What is Spindle?
SPINDLE has been a project funded by JISC as part of their “Rapid Innovation in Open Educational Resources” programme. The project experimented with speech-to-text technologies to automatically create transcripts of Open Educational Resources (OER), and develop new tools to generate better keywords to help with the indexing and description of OER.
How do I transcribe automatically from speech to text?
We investigated three options for automatic transcription of podcasts:
Adobe Premiere Pro is excellent for video editing, but not for transcribing thousands of podcasts automatically. If you require the automatic transcription of one or more audio/video podcasts, then the Speech Analysis tool of Adobe Premiere Pro can be helpful, but cannot be used for batch processing of transcriptions of audio or video. On the other hand, CMU Sphinx allowed us to run the batch transcriptions of thousands of podcasts efficiently.
How accurate is automatic Speech to Text?
It depends. The key factor in our experience is the quality of the recording – a professional recording using a good tie-clip microphone gives the best results.

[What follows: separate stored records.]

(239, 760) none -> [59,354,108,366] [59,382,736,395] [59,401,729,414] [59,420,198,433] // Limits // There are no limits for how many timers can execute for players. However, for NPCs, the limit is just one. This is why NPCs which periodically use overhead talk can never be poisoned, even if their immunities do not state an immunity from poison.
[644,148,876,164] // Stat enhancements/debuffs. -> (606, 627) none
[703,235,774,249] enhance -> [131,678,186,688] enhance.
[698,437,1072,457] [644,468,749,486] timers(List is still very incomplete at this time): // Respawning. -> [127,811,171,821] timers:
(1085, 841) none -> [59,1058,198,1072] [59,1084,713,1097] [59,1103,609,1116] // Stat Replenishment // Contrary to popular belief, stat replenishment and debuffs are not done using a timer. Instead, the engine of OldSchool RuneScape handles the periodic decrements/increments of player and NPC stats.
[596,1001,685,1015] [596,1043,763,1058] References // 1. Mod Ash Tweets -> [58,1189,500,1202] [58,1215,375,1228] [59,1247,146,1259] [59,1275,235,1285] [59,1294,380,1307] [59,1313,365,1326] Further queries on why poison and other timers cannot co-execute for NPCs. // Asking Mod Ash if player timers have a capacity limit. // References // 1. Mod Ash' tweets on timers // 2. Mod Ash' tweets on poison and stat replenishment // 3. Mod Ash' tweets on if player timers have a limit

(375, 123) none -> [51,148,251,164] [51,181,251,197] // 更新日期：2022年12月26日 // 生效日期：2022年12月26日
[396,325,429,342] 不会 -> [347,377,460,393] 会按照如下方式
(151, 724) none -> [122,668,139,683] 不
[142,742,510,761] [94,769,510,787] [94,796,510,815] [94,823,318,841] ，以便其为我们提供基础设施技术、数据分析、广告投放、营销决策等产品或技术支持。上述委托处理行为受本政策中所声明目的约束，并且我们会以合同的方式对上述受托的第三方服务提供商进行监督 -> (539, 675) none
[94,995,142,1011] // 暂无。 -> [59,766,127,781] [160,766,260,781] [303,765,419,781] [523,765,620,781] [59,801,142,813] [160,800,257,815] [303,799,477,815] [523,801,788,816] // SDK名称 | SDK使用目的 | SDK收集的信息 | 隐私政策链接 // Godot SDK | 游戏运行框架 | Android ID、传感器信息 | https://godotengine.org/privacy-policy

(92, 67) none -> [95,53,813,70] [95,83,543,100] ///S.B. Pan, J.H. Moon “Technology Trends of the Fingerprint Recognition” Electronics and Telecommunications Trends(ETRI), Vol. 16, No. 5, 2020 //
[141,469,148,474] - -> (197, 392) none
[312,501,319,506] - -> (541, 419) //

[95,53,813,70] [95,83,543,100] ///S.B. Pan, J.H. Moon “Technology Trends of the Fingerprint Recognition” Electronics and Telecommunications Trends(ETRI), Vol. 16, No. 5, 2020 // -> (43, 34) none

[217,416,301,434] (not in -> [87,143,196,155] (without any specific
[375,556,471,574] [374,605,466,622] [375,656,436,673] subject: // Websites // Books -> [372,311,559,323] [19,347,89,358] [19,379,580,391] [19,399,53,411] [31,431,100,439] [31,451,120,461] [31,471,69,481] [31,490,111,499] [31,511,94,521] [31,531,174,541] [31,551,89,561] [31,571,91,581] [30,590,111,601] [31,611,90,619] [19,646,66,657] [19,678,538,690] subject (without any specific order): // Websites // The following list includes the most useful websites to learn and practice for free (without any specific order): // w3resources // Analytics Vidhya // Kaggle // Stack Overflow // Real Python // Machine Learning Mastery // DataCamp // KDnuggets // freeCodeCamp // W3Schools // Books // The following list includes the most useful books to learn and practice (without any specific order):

A microphone far away from the speaker in a noisy room with echoes gives the worst results. It also depends of course on the clarity and accent of the speaker. In the very best situation we have had results where 6 out of every 10 words are automatically transcribed. In this case the gist of the lecture is obvious. This can drop to much lower results of say 3 out 10 words with poor quality recordings. In this case the results are probably too confused to read as normal English and are too poor to generate a good range of keywords. It’s important to realise that all automatic transcripts will need significant editing and checking, particularly to insert correct punctuation in order to make them readable for human users.
How do I generate keywords automatically from transcriptions?
We used two methods:
Antconc is a desktop application (which works on Windows, Mac and Linux), and generating keywords involves starting the programme, loading the text and the reference word-list, and manually running the function to generate the keywords. The user has the opportunity to adjust various parameters, and change the reference corpus, so we found this useful when we were investigating the best ways to generate relevant keywords. But the nature of this interactive application meant that it couldn’t be deployed in an automated workflow to generate keywords from multiple podcasts.
So, instead, we wrote a script to generate the keywords, which could be inserted into our automated workflow, and could be invoked and run programmatically without human intervention.
How does the algorithm for keyword filtering work ?
We compared the words in the automatic transcription with the speech transcribed in a large corpus of English called the British National Corpus. Words that are repeated much more often than in normal speech are likely to be keywords.
Where can I download the code generated during the SPINDLE project?
The code is available from https://github.com/ox-it/spindle-code/.
How can I align audio and transcription automatically?
We used the Penn Phonetics Lab Forced Aligner (P2FA), an application which has emerged from academic research in phonetics. The staff at the Phonetics Laboratory at the University of Oxford had identified this in an earlier JISC-funded research project as the state of the art for the automatic alignment of everyday contemporary English speech, and had gained expertise in using it. P2FA is free to download and use, and doesn’t have any licence conditions attached to it.
P2FA is a python script which interfaces with the Hidden Markov Model Toolkit (HTK) aligner, and with a set of good quality acoustic models. It is necessary to install HTK , and use it according to the HTK End User Licence Agreement, which is not restrictive in terms of how the software is used. HTK is usually available from http://htk.eng.cam.ac.uk, but not accessible 12-09-2012.
What formats did you use for caption work ?
We used WebVTT – this is a simple to understand HTML5 web format for presenting groups of words over a video.